■ Task item:
Lines with "font" in the entries below: count them and reply with the number alone.

■ Input for this task:
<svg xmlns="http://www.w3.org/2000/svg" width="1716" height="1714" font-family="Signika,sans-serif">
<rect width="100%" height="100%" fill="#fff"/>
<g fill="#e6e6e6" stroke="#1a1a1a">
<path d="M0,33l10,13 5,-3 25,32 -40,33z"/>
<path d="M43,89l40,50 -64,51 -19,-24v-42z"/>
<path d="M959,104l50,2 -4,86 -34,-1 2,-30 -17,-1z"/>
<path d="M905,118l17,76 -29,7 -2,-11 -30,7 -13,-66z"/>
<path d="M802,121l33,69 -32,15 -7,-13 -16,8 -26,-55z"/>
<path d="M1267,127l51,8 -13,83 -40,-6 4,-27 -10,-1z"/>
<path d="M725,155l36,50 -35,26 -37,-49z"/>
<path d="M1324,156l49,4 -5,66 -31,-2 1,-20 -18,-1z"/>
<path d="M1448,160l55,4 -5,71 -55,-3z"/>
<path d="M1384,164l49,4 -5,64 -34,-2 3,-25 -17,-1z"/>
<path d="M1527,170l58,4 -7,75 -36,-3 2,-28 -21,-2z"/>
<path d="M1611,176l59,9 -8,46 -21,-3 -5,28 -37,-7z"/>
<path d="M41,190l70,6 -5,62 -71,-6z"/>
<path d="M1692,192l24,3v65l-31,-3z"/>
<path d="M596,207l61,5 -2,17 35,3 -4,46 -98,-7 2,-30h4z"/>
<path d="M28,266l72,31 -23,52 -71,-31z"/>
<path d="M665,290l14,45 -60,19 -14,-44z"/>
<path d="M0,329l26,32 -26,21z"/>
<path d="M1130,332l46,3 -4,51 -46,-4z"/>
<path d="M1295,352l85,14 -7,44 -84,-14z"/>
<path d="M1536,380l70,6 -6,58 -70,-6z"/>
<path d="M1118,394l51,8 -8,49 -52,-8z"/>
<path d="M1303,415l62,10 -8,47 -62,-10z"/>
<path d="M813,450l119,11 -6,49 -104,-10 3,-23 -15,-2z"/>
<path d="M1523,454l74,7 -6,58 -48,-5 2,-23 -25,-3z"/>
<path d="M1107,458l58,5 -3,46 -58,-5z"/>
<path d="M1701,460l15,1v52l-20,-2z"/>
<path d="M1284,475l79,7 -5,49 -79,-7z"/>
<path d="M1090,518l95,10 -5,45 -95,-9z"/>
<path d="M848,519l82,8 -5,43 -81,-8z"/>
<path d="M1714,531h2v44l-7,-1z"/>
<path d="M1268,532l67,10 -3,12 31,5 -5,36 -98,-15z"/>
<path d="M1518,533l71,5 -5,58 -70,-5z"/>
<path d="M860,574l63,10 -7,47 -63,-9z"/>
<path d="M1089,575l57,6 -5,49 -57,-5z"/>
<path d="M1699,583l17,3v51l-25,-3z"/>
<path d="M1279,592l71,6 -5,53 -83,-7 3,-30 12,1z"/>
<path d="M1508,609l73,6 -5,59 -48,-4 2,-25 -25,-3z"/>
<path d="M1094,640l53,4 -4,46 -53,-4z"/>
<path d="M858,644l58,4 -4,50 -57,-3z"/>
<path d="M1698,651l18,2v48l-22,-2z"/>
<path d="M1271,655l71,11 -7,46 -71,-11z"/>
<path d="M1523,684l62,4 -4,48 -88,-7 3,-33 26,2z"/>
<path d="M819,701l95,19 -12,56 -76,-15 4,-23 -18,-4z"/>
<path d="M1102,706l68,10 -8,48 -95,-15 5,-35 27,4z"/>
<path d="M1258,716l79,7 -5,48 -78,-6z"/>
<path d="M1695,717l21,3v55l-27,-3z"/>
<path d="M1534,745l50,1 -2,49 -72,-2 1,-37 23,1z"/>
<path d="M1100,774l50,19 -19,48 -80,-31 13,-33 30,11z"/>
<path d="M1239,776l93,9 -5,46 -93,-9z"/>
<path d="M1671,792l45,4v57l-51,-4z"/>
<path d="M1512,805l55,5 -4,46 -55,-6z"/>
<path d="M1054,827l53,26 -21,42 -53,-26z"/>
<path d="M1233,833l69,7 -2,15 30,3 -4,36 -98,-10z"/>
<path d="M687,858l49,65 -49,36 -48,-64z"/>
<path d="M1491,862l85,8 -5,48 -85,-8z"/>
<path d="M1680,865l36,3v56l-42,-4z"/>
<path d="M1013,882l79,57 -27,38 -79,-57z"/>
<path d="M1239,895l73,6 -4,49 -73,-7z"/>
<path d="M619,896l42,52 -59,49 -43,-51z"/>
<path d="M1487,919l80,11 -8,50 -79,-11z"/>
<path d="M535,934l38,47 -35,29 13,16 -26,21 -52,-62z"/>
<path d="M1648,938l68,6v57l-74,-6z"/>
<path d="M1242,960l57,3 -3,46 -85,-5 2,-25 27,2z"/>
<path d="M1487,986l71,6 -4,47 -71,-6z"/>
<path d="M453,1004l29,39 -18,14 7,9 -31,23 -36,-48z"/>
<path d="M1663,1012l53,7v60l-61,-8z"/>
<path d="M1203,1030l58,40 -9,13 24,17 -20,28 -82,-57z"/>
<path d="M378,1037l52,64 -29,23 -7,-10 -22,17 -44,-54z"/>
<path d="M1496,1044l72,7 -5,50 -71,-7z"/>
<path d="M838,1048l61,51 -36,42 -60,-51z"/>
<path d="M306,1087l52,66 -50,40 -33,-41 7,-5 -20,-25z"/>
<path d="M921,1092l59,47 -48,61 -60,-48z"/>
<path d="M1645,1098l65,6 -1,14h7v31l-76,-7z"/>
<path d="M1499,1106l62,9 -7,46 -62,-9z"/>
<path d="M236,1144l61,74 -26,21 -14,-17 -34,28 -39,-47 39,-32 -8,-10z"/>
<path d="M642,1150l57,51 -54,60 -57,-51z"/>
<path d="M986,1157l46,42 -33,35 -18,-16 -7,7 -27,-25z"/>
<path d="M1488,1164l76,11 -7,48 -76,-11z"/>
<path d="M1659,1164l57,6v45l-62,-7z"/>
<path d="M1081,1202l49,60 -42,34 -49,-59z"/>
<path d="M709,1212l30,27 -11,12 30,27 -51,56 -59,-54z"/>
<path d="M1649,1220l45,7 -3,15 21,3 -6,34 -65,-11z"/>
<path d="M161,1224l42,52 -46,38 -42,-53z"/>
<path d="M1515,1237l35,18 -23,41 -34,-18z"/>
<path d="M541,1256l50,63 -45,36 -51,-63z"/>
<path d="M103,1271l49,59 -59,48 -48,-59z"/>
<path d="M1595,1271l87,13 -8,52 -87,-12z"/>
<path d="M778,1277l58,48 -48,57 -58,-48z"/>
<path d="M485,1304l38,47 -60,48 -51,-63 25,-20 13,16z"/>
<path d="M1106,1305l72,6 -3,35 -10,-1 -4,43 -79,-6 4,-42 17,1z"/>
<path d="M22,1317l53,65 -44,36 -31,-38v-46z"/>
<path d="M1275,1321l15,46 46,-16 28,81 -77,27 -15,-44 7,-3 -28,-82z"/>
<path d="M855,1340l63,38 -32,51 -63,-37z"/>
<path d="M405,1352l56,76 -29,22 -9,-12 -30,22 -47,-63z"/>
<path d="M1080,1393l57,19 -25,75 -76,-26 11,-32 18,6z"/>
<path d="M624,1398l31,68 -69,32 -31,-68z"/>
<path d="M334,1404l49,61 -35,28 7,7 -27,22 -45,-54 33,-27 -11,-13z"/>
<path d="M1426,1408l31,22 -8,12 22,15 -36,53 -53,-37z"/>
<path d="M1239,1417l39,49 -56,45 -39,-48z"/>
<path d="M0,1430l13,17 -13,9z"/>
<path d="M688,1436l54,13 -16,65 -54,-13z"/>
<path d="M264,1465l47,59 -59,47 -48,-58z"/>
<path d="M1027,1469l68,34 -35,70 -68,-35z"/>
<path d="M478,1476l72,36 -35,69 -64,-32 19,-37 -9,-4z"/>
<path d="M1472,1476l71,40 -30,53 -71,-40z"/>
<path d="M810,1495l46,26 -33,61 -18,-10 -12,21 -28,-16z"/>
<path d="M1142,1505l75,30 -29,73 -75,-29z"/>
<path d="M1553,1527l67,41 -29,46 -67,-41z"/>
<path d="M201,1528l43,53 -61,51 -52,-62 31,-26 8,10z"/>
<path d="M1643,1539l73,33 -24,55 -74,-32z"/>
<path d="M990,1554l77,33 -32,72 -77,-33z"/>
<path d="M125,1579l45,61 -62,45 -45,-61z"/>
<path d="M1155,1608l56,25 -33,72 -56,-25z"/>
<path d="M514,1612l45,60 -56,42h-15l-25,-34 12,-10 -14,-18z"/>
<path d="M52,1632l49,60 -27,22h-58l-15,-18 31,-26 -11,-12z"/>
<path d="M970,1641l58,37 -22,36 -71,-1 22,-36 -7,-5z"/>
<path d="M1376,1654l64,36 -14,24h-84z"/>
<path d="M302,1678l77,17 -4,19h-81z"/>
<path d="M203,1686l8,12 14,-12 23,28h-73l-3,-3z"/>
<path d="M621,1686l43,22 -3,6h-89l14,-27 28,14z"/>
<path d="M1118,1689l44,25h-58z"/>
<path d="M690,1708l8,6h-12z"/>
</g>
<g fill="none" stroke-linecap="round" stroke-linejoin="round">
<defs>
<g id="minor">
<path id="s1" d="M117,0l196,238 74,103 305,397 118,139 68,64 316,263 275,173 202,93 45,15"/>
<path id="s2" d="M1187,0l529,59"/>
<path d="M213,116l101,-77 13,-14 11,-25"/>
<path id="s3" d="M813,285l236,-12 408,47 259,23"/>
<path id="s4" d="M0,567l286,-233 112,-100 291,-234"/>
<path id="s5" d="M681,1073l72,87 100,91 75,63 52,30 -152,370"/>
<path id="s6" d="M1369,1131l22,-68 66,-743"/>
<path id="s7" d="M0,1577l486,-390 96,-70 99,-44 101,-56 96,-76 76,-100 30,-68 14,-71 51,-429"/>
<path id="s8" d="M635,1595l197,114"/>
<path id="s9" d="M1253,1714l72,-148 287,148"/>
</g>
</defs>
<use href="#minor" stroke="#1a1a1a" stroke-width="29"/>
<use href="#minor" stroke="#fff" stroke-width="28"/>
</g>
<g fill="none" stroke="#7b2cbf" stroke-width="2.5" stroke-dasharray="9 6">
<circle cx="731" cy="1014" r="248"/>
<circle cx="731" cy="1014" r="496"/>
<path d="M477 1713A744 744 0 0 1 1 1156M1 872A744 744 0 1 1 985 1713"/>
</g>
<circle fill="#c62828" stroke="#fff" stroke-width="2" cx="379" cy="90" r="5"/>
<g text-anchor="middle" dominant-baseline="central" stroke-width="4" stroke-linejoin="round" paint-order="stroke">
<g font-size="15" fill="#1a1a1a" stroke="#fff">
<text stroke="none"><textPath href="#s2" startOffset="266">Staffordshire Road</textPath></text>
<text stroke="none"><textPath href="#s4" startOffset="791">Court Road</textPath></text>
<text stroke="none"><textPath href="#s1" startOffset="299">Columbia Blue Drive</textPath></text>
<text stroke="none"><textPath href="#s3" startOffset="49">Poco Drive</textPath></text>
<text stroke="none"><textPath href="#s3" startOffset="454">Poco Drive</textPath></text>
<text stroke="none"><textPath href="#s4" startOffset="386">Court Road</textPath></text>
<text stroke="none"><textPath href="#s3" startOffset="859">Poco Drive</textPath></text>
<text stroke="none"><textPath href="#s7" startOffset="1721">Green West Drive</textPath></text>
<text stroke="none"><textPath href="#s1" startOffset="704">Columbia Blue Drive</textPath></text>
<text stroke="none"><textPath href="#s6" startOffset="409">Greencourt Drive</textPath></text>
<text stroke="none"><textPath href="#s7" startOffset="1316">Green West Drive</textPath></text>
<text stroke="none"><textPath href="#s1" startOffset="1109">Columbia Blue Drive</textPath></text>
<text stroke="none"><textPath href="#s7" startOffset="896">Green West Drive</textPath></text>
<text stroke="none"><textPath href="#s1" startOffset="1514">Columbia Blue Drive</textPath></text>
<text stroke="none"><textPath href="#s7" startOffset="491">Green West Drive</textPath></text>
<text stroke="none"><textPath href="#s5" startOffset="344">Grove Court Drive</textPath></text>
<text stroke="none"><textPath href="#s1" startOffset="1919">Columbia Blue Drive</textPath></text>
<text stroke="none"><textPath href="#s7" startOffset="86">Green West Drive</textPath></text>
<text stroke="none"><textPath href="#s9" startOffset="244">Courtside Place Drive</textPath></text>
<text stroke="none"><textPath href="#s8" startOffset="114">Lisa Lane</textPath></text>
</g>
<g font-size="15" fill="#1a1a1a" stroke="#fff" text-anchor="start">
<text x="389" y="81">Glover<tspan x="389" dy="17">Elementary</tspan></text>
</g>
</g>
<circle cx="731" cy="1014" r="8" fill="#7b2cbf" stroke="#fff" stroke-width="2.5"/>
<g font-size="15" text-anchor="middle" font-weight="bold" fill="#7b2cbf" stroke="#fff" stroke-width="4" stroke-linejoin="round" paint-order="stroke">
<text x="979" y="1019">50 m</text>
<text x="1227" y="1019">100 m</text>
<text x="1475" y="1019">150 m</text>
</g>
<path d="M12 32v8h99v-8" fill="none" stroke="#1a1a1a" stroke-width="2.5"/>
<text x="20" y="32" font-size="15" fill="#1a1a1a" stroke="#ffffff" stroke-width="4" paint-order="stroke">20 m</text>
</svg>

■ Your response:
5